• Ei tuloksia

2. Literature review

2.3 Machine learning in finance

Machine learning can be divided into three categories: supervised learning, unsupervised learning and reinforcement learning. Supervised learning involves feeding readily labelled data to the used algorithm from which the algorithm attempts to learn relationships and then create a model for prediction of new unlabelled data. Common supervised learning methods include support vector machines, decision trees and neural networks but also linear and logistic regression-based methods fall in this category. Unsupervised learning means feeding unlabelled data to the algorithm and letting the algorithm itself learn from the data.

Unsupervised learning is used in the context of clustering models, such as hierarchical and k-means clustering, self-organizing maps but also some neural network models fall in this category. Reinforcement learning is a generalization of supervised learning, an approach to

Markov Decision Process, meaning that instead of considering a single action at each point in time, it considers the optimal sequence of actions. (Bilokon, Halperin & Dixon, 2020)
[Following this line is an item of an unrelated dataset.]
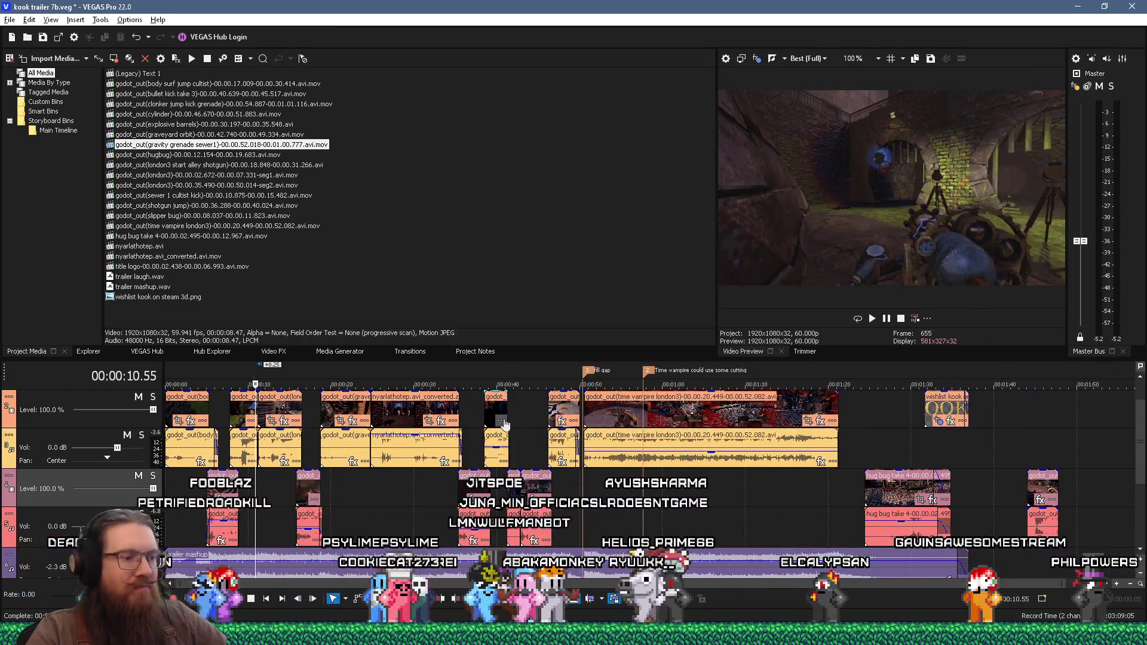
pyautogui.click(475, 407)
pyautogui.press('space')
Machine learning is a topic of interest for many practitioners looking for an edge in stock picking. Rasekhschaffe & Jones (2019) conducted interesting research on stock selection using machine learning. They tested the performance of multiple ML methods against ordinary least squared regression -based forecasting, using for example Fama-French-Carhart factors and other financial ratios such as growth in EPS, 1-month reversal and ROE, in the end totalling to 194 factors or company characteristics. Their findings were that ML based strategies performed significantly better than traditional linear methods. Algorithms used in their study were AdaBoost (decision tree based), gradient boosted regression tree, a neural network and a support vector machine based bagging estimator.

Research on stock performance applying ML approach seems to be commonly done by employing decision tree and support vector machine -based algorithms. For example, Delen, Kuzey & Uyar (2013) employed four different decision tree algorithms using 31 financial ratios such as liquidity ratios, turnover ratios, growth ratios and asset structure ratios. Their dependent variables were ROE and ROA, and findings were that two most important factors for predicting were earnings before taxes-to-equity ratio and net profit margin. Example of SVM (Support Vector Machine) usage is found for example in Sun, Jia & Li (2011) where they model financial distress prediction using AdaBoost with single attribute test, AdaBoost with decision tree and a support vector machine.
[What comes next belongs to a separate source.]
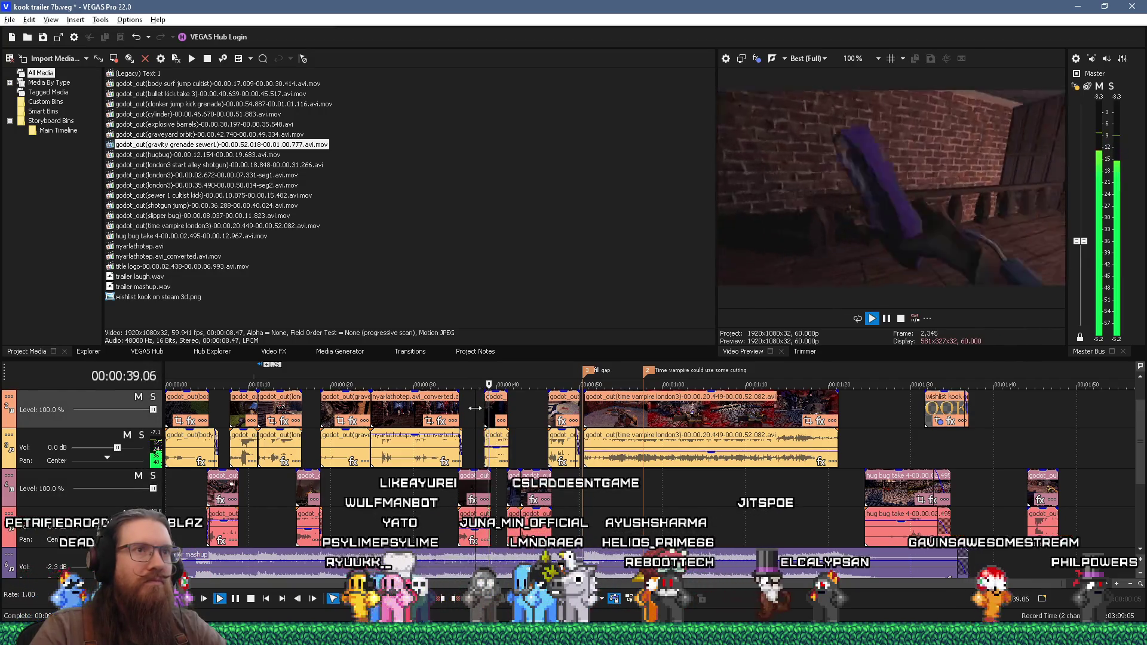
pyautogui.press('space')
pyautogui.scroll(5, 874, 445)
One important thing to address is that while ML methods are good for finding subtle patterns and useful with collinear variables, they are also susceptible to overfitting. To account for this, forecast combinations and feature engineering can be used. Forecast combinations can be done with combining different algorithms, training windows, horizons, subsetting factors, and by using boosting and bagging methods. Feature engineering means for example predicting discrete variables, which MLAs are usually effective in, e.g. outperformer or underperformer. Other aspects include standardization of factors, choosing training window etc. (Rasekhschaffe & Jones, 2019)

Important and widely used methods in similar type of research problems as in this thesis are classification and regression tree models (CART). These models are based on the decision tree framework, where the algorithm goes through observations of the sample item and draws conclusions of the target value. Observations are represented as branches and target values as leaves, hence the name decision tree. CART methods are types of supervised learning, which means that the model is trained on pre-labelled data, and then it is employed on unlabelled data to test performance and make predictions. In classification trees, the model predicts discrete classes based on simple decision thresholds on variable values. On the other hand, regression trees predict continuous values, and therefore, they can be used to predict directly the amount of stock return. Problem with decision tree methods is that they are prone to overfitting, and this is why ensemble methods such as Random Forest are usually employed. Random Forest uses an applied method of bootstrap aggregating (bagging) to build several decision trees and draw conclusions on the predicted value based on all of the built trees. Using Random Forests also enables to assess feature importance, which variables have highest predictive power. (Joshi, 2020)

Support vector machines are also a common technique for financial prediction models. SVM models are also based on supervised learning, and similarly to decision trees, can be employed to classification of binary or multiple classes and also to regression in the form of support vector regression proposed by Drucker, Burges, Kaufman, Smola & Vapnik (1997).

In SVMs, the algorithm maps points in space based on the points’ values, which can be in multiple dimensions. Then based on the learning data, the algorithm builds a model that fits lines to separate the point clouds as well as possible. New unlabelled data is then labelled by the model based on to which cloud, separated by the lines, they fall or in regression the fitted lines are used similarly to linear regression to predict continuous values. One distinctive advantage of SVM over linear regression methods is that it can also be applied for nonlinear data with the kernel function approach proposed by Boser, Guyon & Vapnik (1992), to allow support vector lines to be nonlinear by mapping the data to higher dimension based on the kernel function used.